I’m not sure what you mean by “valid” encryption. Caddy will never generate “invalid” private keys.

But no, if you need to change the type of keys, you’ll need to delete them from storage, change your config to specify the key type you need, then reload Caddy. There’s no CLI commands for this right now.

2 Likes

@francislavoie I maybe wrote it wrongly, we just moved from EDHCS certs to RSA, since our mail server does not support only RSA.
We added to our caddyfile, and we expected to get new SSLs generated with the new key type, that did not happened yet. And it seems its not generating new SSLs in place yet.

key_type rsa4096

then reload Caddy.
I have turned down docker for caddy and back on, this did not helped, any other ideas?

Like I said, delete the existing certs and keys in Caddy’s storage, THEN reload Caddy.

Caddy doesn’t look at the configured key type and compare against what’s in storage. It’ll just use what’s in storage first, because it’s still valid/not-expired.

Changing the key type only affects the generation of new keys, and Caddy has no reason to regenerate keys unless it has to make one for a new domain you’ve added to your config which didn’t already have one.

1 Like

We removed the SSL we had, maybe need to check Docker image for stored ssls.

If you’re running Caddy in Docker, then the certs/keys will be in the /data volume. Looks like you’re making a -v mount to /opt/postal/caddy-data. So wipe out the contents of that directory.

1 Like

Thanks, that helped!

1 Like

@francislavoie that worked until running some tests, we then realized we have broken Chain, and since we use our SSL also in SMTP server, we go some issues where we had to disable OPENSSL verification.
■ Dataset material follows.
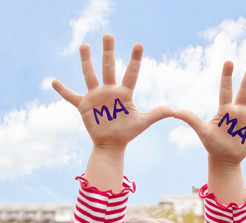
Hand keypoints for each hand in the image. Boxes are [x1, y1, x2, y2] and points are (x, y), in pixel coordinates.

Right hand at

Any idea how to fix the broken chain?
https://www.ssllabs.com/ssltest/analyze.html?d=post.uhlhosting.ch
We tried:

root@btc:~/btcpayserver-docker# echo|openssl s_client -connect post.uhlhosting.ch:25 -starttls smtp|head -n 7
depth=0 CN = post.uhlhosting.ch
verify error:num=20:unable to get local issuer certificate
verify return:1
depth=0 CN = post.uhlhosting.ch
verify error:num=21:unable to verify the first certificate
verify return:1
250 AUTH CRAM-MD5 PLAIN LOGIN
DONE
CONNECTED(00000003)
---
Certificate chain
0 s:CN = post.uhlhosting.ch
i:C = US, O = Let's Encrypt, CN = R3
---
Server certificate

It seems indeed the certificates were generated as RSA as we need them, yet now the Chain for some reason contains expired X3 Root authority from let’s encrypt.

It’s because ISRG Root X1 was cross-signed. Shouldn’t be a problem.

I think your machine that is complaining about trust needs an update to its certificate store. The expired DST Root (IdenTrust’s root cert) is probably removed if you update.

@francislavoie I tried to update, if updating ca-certificates helps. Or is there other procedure to do so?

This topic was automatically closed after 30 days. New replies are no longer allowed.